Dakota’s car rolled slowly along the road beside me. He continued with a smug, "I would offer to give you a lift except one, I don’t give my fuck buddies breakfast let alone a ride home and two, I don’t want to.”
"Is this your idea of chivalry?"
"Chivalry is dead. Do you want me to call you a cab milady?" he taunted.
I huffed, shoving my earphones back in since this conversation was clearly going nowhere. "Piss off, Anderson. It's too early in the morning to be drowning in the stench of your hubris. Shouldn't you be terrorising children somewhere that isn't here?"

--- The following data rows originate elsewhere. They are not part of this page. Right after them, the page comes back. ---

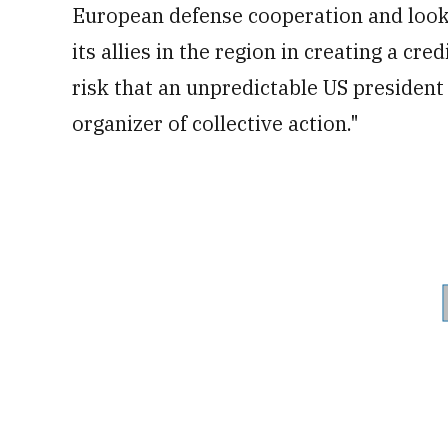
European defense cooperation and look 
its allies in the region in creating a c
risk that an unpredictable US president
organizer of collective action."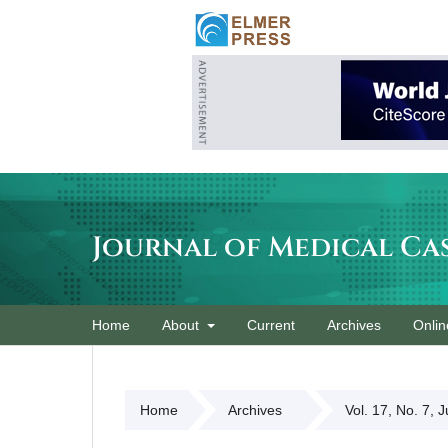
Journal of Medical Ca
Home
About
Current
Archives
Onlin
Home
Archives
Vol. 17, No. 7, 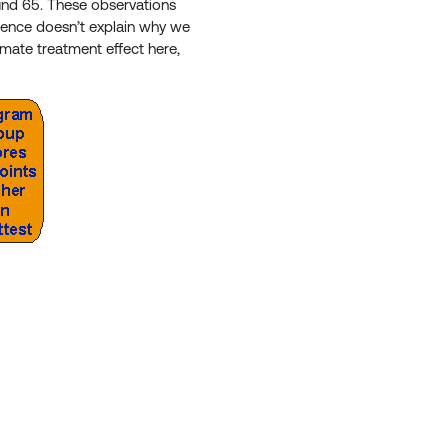
und 65. These observations
fference doesn’t explain why we
itimate treatment effect here,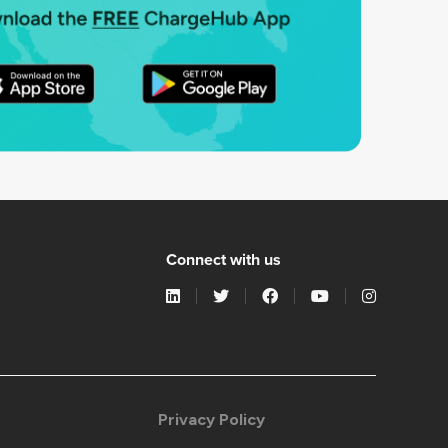
Connect with us
Privacy Policy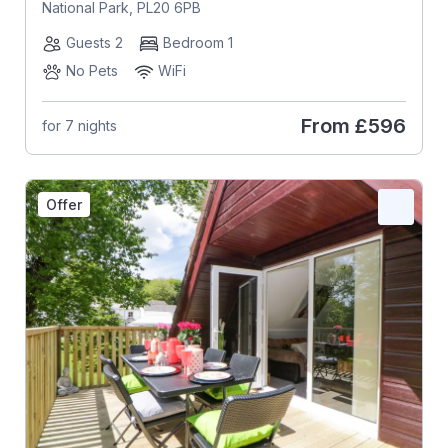
National Park, PL20 6PB
Guests 2
Bedroom 1
No Pets
WiFi
From
£596
for 7 nights
Offer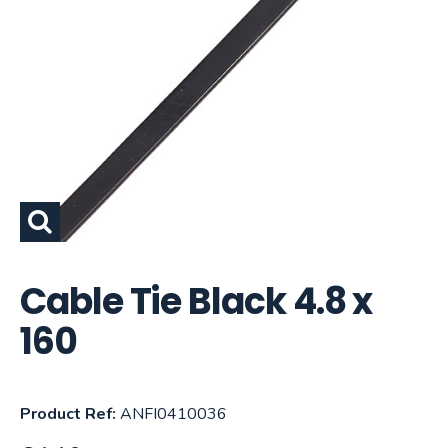
Cable Tie Black 4.8 x
160
Product Ref:
ANFI0410036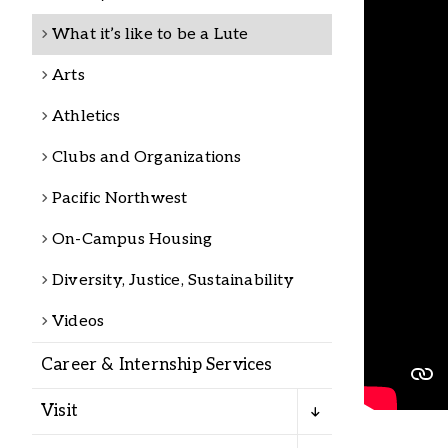
Alumni
What it’s like to be a Lute
Arts
Administration
Athletics
Clubs and Organizations
About
Calendar
Directory
Library
Lute Locker
Jobs @ PLU
Pacific Northwest
On-Campus Housing
Diversity, Justice, Sustainability
Videos
Career & Internship Services
Visit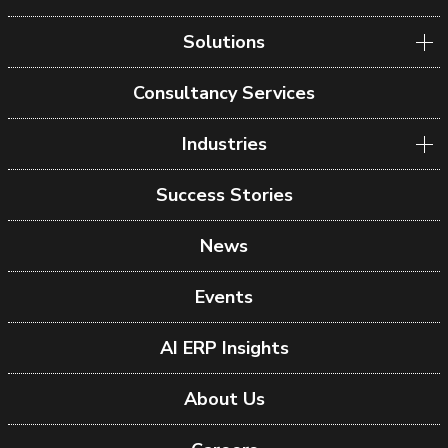
Solutions
Consultancy Services
Industries
Success Stories
News
Events
AI ERP Insights
About Us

My pace quickened but Dakota’s car kept up easily. He chuckled through the window. “Oh, wow. You’re such a grouch in the morning. Still sulking over losing yesterday? No wonder I don’t let you stay over. Pull it together, Taylor. I’d hoped even someone with standards as low as yours would be a better loser than that.”
My fist clenched at my side as I sent him a deep glare. “I didn’t hear any complaints yesterday.”
Dakota barked out a laugh. “Last night was fun. I like seeing you squirming and moaning under me. Almost makes up for your complete lack of tal-mmph!”
I was at the car’s side in seconds, torso halfway through the window to shove my hand over his mouth and stifle his stupidity.
“Are you crazy?” I hissed, head turning either direction frantically to make sure no one had heard him. The street was empty, save for a dog walker fifty feet away. We were in the clear.
Dakota bit down on my hand and I yelped, pulling it away before his teeth could graze the skin again.
“Are you five?” I scoffed, wiping saliva off on my jeans.
“You didn’t seem to mind my biting you last night.”
He laughed as he ducked to avoid my hand aiming for his face. My palm collided with the back of his leather headrest instead and I cursed.
“What the hell is your problem?” I demanded.
He shrugged. “It’s fun to mess with you. You’re so damn easy.”
“I am not easy. And I don’t squirm!”
Dakota snorted. “Oh, babe. Trust me, you squirm. But you’re rough so I’m not complaining.”
I wasn’t a prude when it came to sex – far from it actually – but to have someone such as Dakota Anderson weaponize my kinks and tendencies just to throw them in my face made me want to sink below the surface of a deep ocean. Fortunately, my anger kept me afloat because this was Dakota. His conceited personality made up for it. Maybe I was vocal in bed but there were far worse things to be.
I leaned forward in the car window, smirking at the Ridgemount Captain. “Yeah? Well at least I didn’t accidentally handcuff myself to the headboard and then bring the wrong key.”
Dakota growled, a deep and guttural sound. “You son of a bitch. Those handcuffs are designed to break under pressure and you know it.”
“Hm, I don’t know. All I remember is having to get a crowbar from the tool shed just because you’re too weak to break a thin piece of metal.”
“And do you remember smashing a hole through the headboard because your aim is shit and I had to get a whole damn new bed frame?”
I grinned. “Your new bed is really comfortable. You’re welcome.”
This time it was my turn to duck out the window as Dakota took a swipe at me. I stepped back on to the pavement, laughing as Dakota cursed at me from inside the car.
“If you would’ve sat still for a second instead of trying to get into my pants it never would’ve happened in the first place!” he snapped.
“And if you weren’t so damn bossy in everything you do I never would’ve had to flip us over just to catch my breath.”
“How about you come over here and I’ll show you exactly what I’d like to fl-“
"Well,” I took out my phone and cranked the volume up on my music, pretending not to hear him. “I would love to stay and chat but I have more important things to do, such as feeding the fish I don’t own. Catch ya later, loser.”
He could’ve easily followed me since I was only walking but it was clear our conversation was over. My music was paused long enough to hear his final cuss at me before his car pulled away from the curb and squealed down the road out of sight. I rolled my eyes and kept walking.